Dream house up in flames
A Foxton couple have lost the home they spent six years renovating when firefighters were unable to control a blaze possibly caused by an electrical fault.
Brent Gardiner said he had no idea his Wall Rd dream house, located 5 kilometres north of the town centre, was on fire when he was cooking dinner for himself and his partner on Friday night.
"I was just cooking a couple of steaks on the stove and the power went out.
"I took a look out the back window and saw smoke wafting out the back towards the garage."
The house was quickly engulfed, with the fire moving in the spaces between the inside and outside walls, he said.
"The smoke alarms didn't even go off because the fire was above them in the roof." With the phone not working - "no power, no phone" - Mr Gardiner's partner ran to the neighbours to call the fire service.
He said he then did the one thing everyone says not to do - he went back into the house.
"I went to try to get my wallet out because I thought I knew where I left it, but there was a lot of smoke by then so I didn't stay in there long. "In hindsight, I would have grabbed a few things before I went out the first time."
Mr Gardiner said he and his partner moved to the property in 2005 and had a house relocated there.
"The outside was all done up, but we had to do the inside.
"I got it all redone - the power, the electrics, everything.
"I only put the new deck on 18 months ago."
He said he was grateful the fire service was able to save the other buildings on the property, and was confident he would be able to put another house on the land.
"It really is the dream section for us, but it's not much of a dream without a house."
Foxton fire chief Gary Stratford said the house was engulfed in flames when crews arrived.
"It was all up through the ceiling and had broke out the roof."
Two trucks went to the scene, but tankers from Feilding and Levin had to be called in as water was not easily accessible, he said. "It was a country environment and we only carry a certain amount of water on board.
"We did manage to find some water from a cow shed down the road.
"We were a bit lucky because the farmer had put in a hydrant when he renovated."
Fire officers were also able to use some water from the property's 10,000-litre supply tank, until the heat from the fire melted it.
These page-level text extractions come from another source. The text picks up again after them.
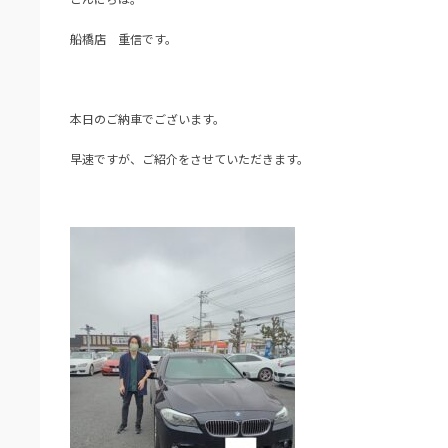
船橋店 重信です。
本日のご納車でございます。
早速ですが、ご紹介をさせていただきます。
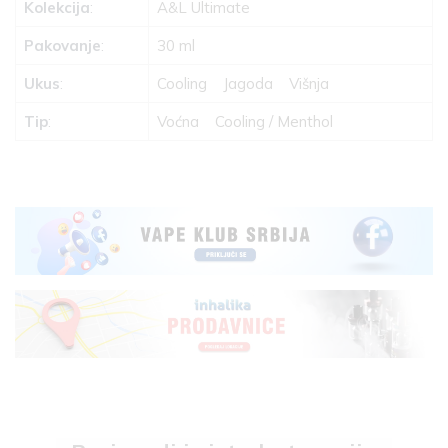
Kolekcija
:
A&L Ultimate
Pakovanje
:
30 ml
Ukus
:
Cooling
Jagoda
Višnja
Tip
:
Voćna
Cooling / Menthol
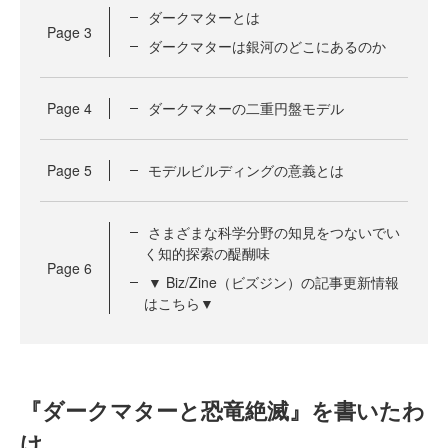
ダークマターとは
Page
3
ダークマターは銀河のどこにあるのか
Page
4
ダークマターの二重円盤モデル
Page
5
モデルビルディングの意義とは
さまざまな科学分野の知見をつないでい
く知的探索の醍醐味
Page
6
▼ Biz/Zine（ビズジン）の記事更新情報
はこちら▼
『ダークマターと恐竜絶滅』を書いたわ
け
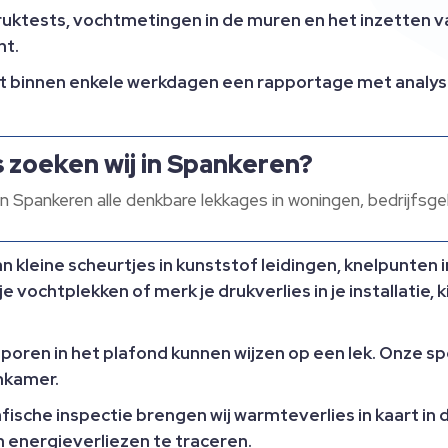
ktests, vochtmetingen in de muren en het inzetten va
nt.
t binnen enkele werkdagen een rapportage met analyse,
 zoeken wij in Spankeren?
n Spankeren alle denkbare lekkages in woningen, bedrijf
 kleine scheurtjes in kunststof leidingen, knelpunten in
 vochtplekken of merk je drukverlies in je installatie, 
poren in het plafond kunnen wijzen op een lek. Onze sp
nkamer.
che inspectie brengen wij warmteverlies in kaart in d
 energieverliezen te traceren.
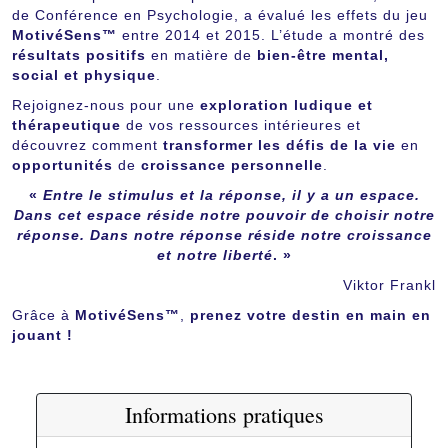
de Conférence en Psychologie, a évalué les effets du jeu
MotivéSens™
entre 2014 et 2015. L’étude a montré des
résultats positifs
en matière de
bien-être mental,
social et physique
.
Rejoignez-nous pour une
exploration ludique et
thérapeutique
de vos ressources intérieures et
découvrez comment
transformer les défis de la vie
en
opportunités
de
croissance personnelle
.
«
Entre le stimulus et la réponse, il y a un espace.
Dans cet espace réside notre pouvoir de choisir notre
réponse. Dans notre réponse réside notre croissance
et notre liberté
.
»
Viktor Frankl
Grâce à
MotivéSens™
,
prenez votre destin en main en
jouant !
Informations pratiques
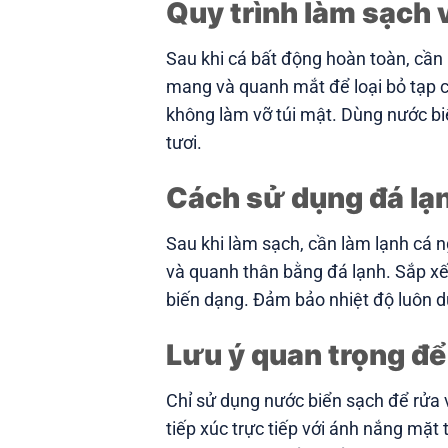
Quy trình làm sạch v
Sau khi cá bất động hoàn toàn, cần 
mang và quanh mắt để loại bỏ tạp ch
không làm vỡ túi mật. Dùng nước bi
tươi.
Cách sử dụng đá lạn
Sau khi làm sạch, cần làm lạnh cá 
và quanh thân bằng đá lạnh. Sắp xế
biến dạng. Đảm bảo nhiệt độ luôn dư
Lưu ý quan trọng để
Chỉ sử dụng nước biển sạch để rửa 
tiếp xúc trực tiếp với ánh nắng mặt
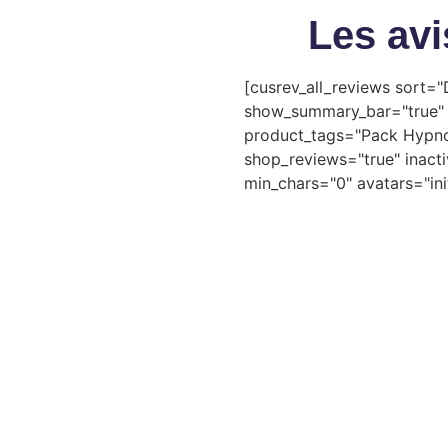
Les av
[cusrev_all_reviews sort=
show_summary_bar="true" 
product_tags="Pack Hypno
shop_reviews="true" inact
min_chars="0" avatars="init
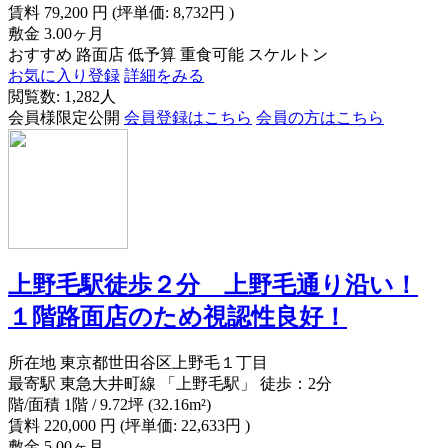
賃料
79,200
円
(坪単価: 8,732円 )
敷金
3.00ヶ月
おすすめ
路面店
低予算
重食可能
スケルトン
お気に入り登録
詳細をみる
閲覧数: 1,282人
会員様限定公開
会員登録はこちら
会員の方はこちら
上野毛駅徒歩２分 上野毛通り沿い！
１階路面店のため視認性良好！
所在地
東京都世田谷区上野毛１丁目
最寄駅
東急大井町線 「上野毛駅」 徒歩：2分
階/面積
1階 / 9.72坪 (32.16m²)
賃料
220,000
円
(坪単価: 22,633円 )
敷金
5.00ヶ月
But ultimately, there was not a lot the crews could do, Mr Stratford said.
"A lack of water was going to be the biggest concern, and due to that [the house] was completely lost."
The dry conditions also did not help, he said.
While it was not confirmed what started the fire, Mr Stratford said it was not arson.
"The fire investigators will be lucky to find anything in there, but it was possibly an electrical fault."